- DVD cover
- Directed by: Meher Ramesh
- Written by: Puri Jagannadh M S Ramesh (dialogue)
- Produced by: K.S. Rama Rao K. A. Vallabha
- Starring: Puneeth Rajkumar Anita Hassanandani
- Edited by: Udayakumar
- Music by: Chakri
- Production company: Creative Commercials
- Release date: 1 January 2004;
- Country: India
- Language: Kannada

= Veera Kannadiga =

Veera Kannadiga is a 2004 Indian Kannada-language masala film directed by debutant Meher Ramesh from a story written by Puri Jagannadh who simultaneously shot the film in Telugu as Andhrawala starring Jr. NTR. The film stars Puneeth Rajkumar and Anita Hassanandani in the lead roles.

Veera Kannadiga was released on 1 January 2004, where it became a commercial success at the box office whereas the Telugu version bombed at the box office.

== Plot ==
Munna is a slum dweller in Bangalore who learns from a person named Vishwa that his father is Shankar, a labourer who fought against a gangster named Bade Mia for the rights of Kannadigas in Mumbai. Shankar and Bade Mia's enmity rapidly developed due to Shankar and his men accidentally killing his son. During the naming ceremony of Munna, Bade Mia assassinated Shankar and his wife, but Shankar's subordinate Vishwa managed to escape with Munna where he placed Munna on a footpath beside a beggar. Learning about this, Munna wages a war against Bade Mia, where he finally finishes Bade Mia and his empire, thus avenging Shankar's death.

== Production ==
Meher Ramesh who assisted Puri Jagannadh, made his directorial debut with this film. The film was started on 22 August 2003 (alongside its Telugu counterpart, which was directed by Jagannadh himself) and was completed by 25 December 2003.

== Soundtrack ==
The music was composed by Chakri who also composed for the Telugu version Andhrawala. The soundtrack was released by Akash Audio. The track "Naire Naire" was reused from Andhrawala.

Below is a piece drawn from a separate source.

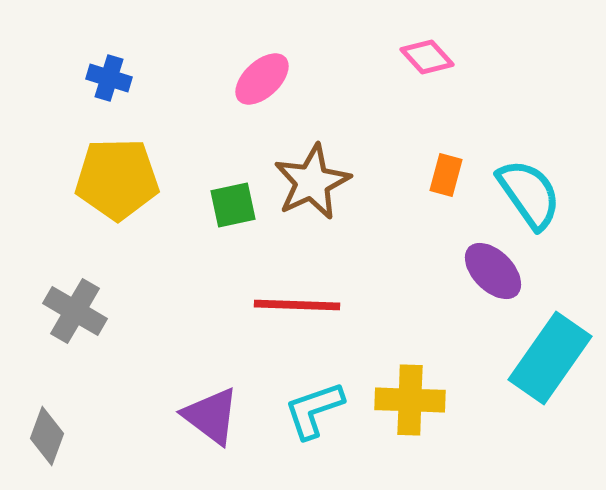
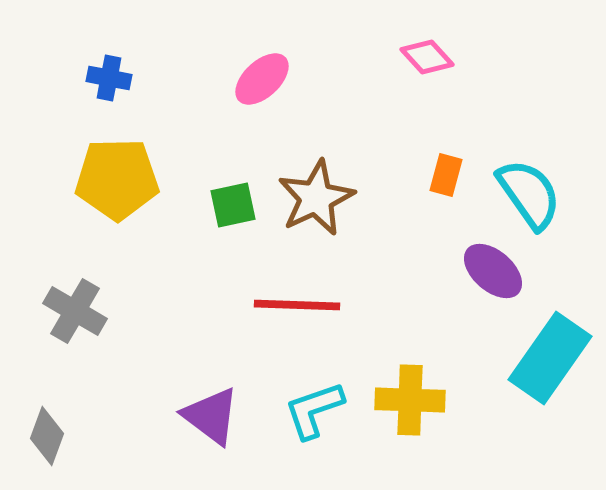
blue cross: rotated 6 degrees counterclockwise
brown star: moved 4 px right, 16 px down
purple ellipse: rotated 4 degrees counterclockwise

| No. | Title | Lyrics | Singer(s) | Length |
|---|---|---|---|---|
| 1. | "Addadalli Kingu Naanu" | V. Nagendra Prasad | Shankar Mahadevan, Kousalya | 5:00 |
| 2. | "Jeeva Kannada Deha Kannada" | Hamsalekha | Shankar Mahadevan | 4:36 |
| 3. | "Mastu Hudugiye" | K. Kalyan | Chakri, Kausalya | 5:29 |
| 4. | "Naire Naire Nai Naire" | Bangiranga | Puneeth Rajkumar | 4:44 |
| 5. | "Sai Sai Monaleesa" | V. Nagendra Prasad | Ravivarma, Kausalya | 4:31 |
| 6. | "Sikku Sikku Sundari" | K. Kalyan | Chakri, Kausalya | 4:45 |

== Reception ==
Viggy wrote "Veera Kannadiga looks luxurious but for Kannadigas, is nothing but an Andhra Meal!". Deccan Herald wrote "Puneeth Rajkumar in a double role as father and son puts up a convincing show." He concluding writing, "The film’s main focus is on the gallantry of Kannadigas. Music by Chakri will appeal to the youngsters but there are too many songs. The movie will be an enjoyable fare for the lovers of comedy."

=== Box office ===
Veera Kannadiga completed 100 days at the theatres and became a commercial success at the box office.